Urgency in efforts to address the devastating global impact of tuberculosis (TB), and opportunities to make major inroads against the infectious disease, are being featured at TB2016, a two-day conference dedicated exclusively to TB, immediately preceding AIDS 2016 in Durban, South Africa. Organised by the International AIDS Society (IAS), which also leads the AIDS 2016 conference, TB2016 represents a unique partnership of HIV and TB scientists and advocates, convened to build greater urgency and innovation to combat both epidemics.
TB2016 will bring political leaders, advocates, health workers, and scientists together to address the policy, scientific, and advocacy components of efforts to expand and speed the global TB response. This inaugural TB pre-conference at the international AIDS meeting will bring together global experts to advance knowledge and innovation on TB, promote and share best practices to reinvigorate the global TB response, and galvanize political leadership and commitment to end TB by 2035.
Although it is one of the world’s oldest disease, TB is not currently on the decline. In fact, a recent World Health Organization (WHO) report found that the global TB epidemic is even larger than previously thought, revising the estimated global burden of TB upward for the second year in a row. The millennia-old disease sickened almost 10 million people last year and claimed 1.5 million lives, despite being preventable, treatable and curable. People living with HIV are particularly susceptible to TB infection and to TB-related illness.
“We cannot win the fight against AIDS without also tackling TB,” said Linda-Gail Bekker, IAS President-Elect. “Too often, TB and HIV team up against us, but with this conference we are supporting a global movement to bring the TB and HIV responses together to defeat both epidemics. TB 2016 reminds us that the work before us will take place not only in laboratories, but also in the halls government, in health facilities, and in the communities affected by these two devastating epidemics.”
Commenting on the rapidly evolving science of TB prevention and treatment,Valerie Mizrahi, Head of the University of Cape Town’s Institute of Infectious Disease and Molecular Medicine, added, “The TB 2016 program highlights the urgency of using the treatments and public health interventions we have today, as well as the need for new tools and approaches to tackle TB, drug-resistant TB, and the complex co-epidemic of TB and HIV. Recent scientific advances and a new global plan to end TB point to opportunities ahead. But the challenges of a vastly under-resourced response, a lack of political urgency, and the growing threat of drug resistance must all be confronted head on if we are to reduce the global burden of TB.”
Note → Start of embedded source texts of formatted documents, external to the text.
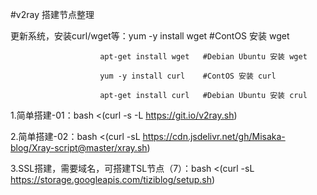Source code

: #v2ray 搭建节点整理

更新系统，安装curl/wget等：yum -y install wget    #ContOS 安装 wget

                        apt-get install wget   #Debian Ubuntu 安装 wget
                        
                        yum -y install curl    #ContOS 安装 curl
                        
                        apt-get install curl   #Debian Ubuntu 安装 crul

1.简单搭建-01：bash <(curl -s -L https://git.io/v2ray.sh)

2.简单搭建-02：bash <(curl -sL https://cdn.jsdelivr.net/gh/Misaka-blog/Xray-script@master/xray.sh)

3.SSL搭建，需要域名，可搭建TSL节点（7）：bash <(curl -sL https://storage.googleapis.com/tiziblog/setup.sh)
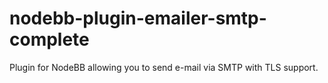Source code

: # nodebb-plugin-emailer-smtp-complete
Plugin for NodeBB allowing you to send e-mail via SMTP with TLS support.
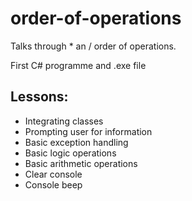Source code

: # order-of-operations
Talks through * an / order of operations.

First C# programme and .exe file

## Lessons:
- Integrating classes
- Prompting user for information
- Basic exception handling
- Basic logic operations
- Basic arithmetic operations
- Clear console
- Console beep 

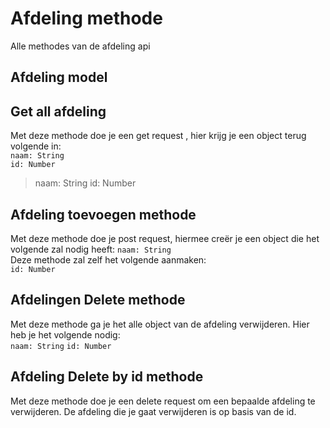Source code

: # Afdeling methode

Alle methodes van de afdeling api
## Afdeling model

## Get all afdeling
Met deze methode doe je een get request , hier krijg je een object terug volgende in:    
`naam: String`  
`id: Number`
>naam: String
>id: Number 

## Afdeling toevoegen methode
Met deze methode doe je post request, hiermee creër je een object die het volgende zal nodig heeft:
`naam: String`  
Deze methode zal zelf het volgende aanmaken:  
`id: Number`


## Afdelingen Delete methode
Met deze methode ga je het alle object van de afdeling verwijderen. Hier heb je het volgende nodig:  
`naam: String`
`id: Number`


## Afdeling Delete by id methode
Met deze methode doe je een delete request om een bepaalde afdeling te verwijderen. De afdeling die je gaat verwijderen is op basis van de id.
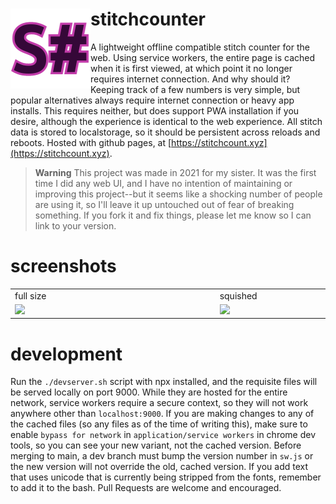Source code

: <h1 overflow="auto">stitchcounter<img src="/src/icons/favicon-128.png" align="left"/></h1>

A lightweight offline compatible stitch counter for the web. Using service workers, the entire page is cached when it is first viewed, at which point it no longer requires internet connection. And why should it? Keeping track of a few numbers is very simple, but popular alternatives always require internet connection or heavy app installs. This requires neither, but does support PWA installation if you desire, although the experience is identical to the web experience. All stitch data is stored to localstorage, so it should be persistent across reloads and reboots. Hosted with github pages, at [https://stitchcount.xyz](https://stitchcount.xyz).

> **Warning**
> This project was made in 2021 for my sister. It was the first time I did any web UI, and I have no intention of maintaining or improving this project--but it seems like a shocking number of people are using it, so I'll leave it up untouched out of fear of breaking something. If you fork it and fix things, please let me know so I can link to your version.

# screenshots

<table>
  <tr>
    <td>full size</td>
    <td>squished</td>
  </tr>
  <tr>
    <td width=700><img src="https://user-images.githubusercontent.com/72410860/114925962-9d2cdf00-9de4-11eb-8f28-d6fc09ef4c02.png"/></td>
    <td width=300><img src="https://user-images.githubusercontent.com/72410860/114926026-b2097280-9de4-11eb-9c19-35faced65ef7.png"/></td>
  </tr>
</table>

# development

Run the `./devserver.sh` script with npx installed, and the requisite files will be served locally on port 9000. While they are hosted for the entire network, service workers require a secure context, so they will not work anywhere other than `localhost:9000`. If you are making changes to any of the cached files (so any files as of the time of writing this), make sure to enable `bypass for network` in `application/service workers` in chrome dev tools, so you can see your new variant, not the cached version. Before merging to main, a dev branch must bump the version number in `sw.js` or the new version will not override the old, cached version. If you add text that uses unicode that is currently being stripped from the fonts, remember to add it to the bash. Pull Requests are welcome and encouraged.
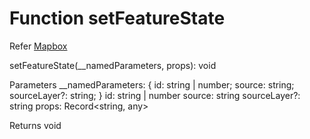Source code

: # Function setFeatureState

Refer [Mapbox](https://docs.mapbox.com/mapbox-gl-js/api/map/#map#setfeaturestate)

setFeatureState(__namedParameters, props): void

Parameters
__namedParameters: {
    id: string | number;
    source: string;
    sourceLayer?: string;
}
id: string | number
source: string
<Optional> sourceLayer?: string
props: Record<string, any>

Returns void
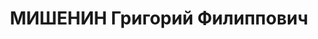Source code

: ---
title: МИШЕНИН Григорий Филиппович
description: 'Род. в 1891, с. Ладовская Балка, русский, обр.: грамотный, б/п. Проживал:
  Красногвардейский р-н, с. Евдокимовское. Инструктор сбыта водочного завода

  Арестован 22.09.1937. Приговор: ВМН. Расстрелян'
---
“TB is preventable, treatable, and curable, yet we have allowed it to become the world’s leading infectious killer, and the leading killer of people with HIV,” said Joanne Carter, RESULTS. “The question is not whether we are able to do more, but rather whether we will make the fight against TB a global public health priority it must become. TB2016 is an important step forward in the effort to bring the needed scientific, financial, and political resources to bear against this global killer.”
At TB2016, parliamentarians from 20 African countries will launch the African TB Parliamentarians Caucus. The caucus is committed to pressing for increased domestic investment in TB care and prevention, with a particular focus on the twin epidemics of TB and HIV. This regional group is part of the growing Global TB Caucus, a team of parliamentarians and other political leaders from more than 120 countries worldwide.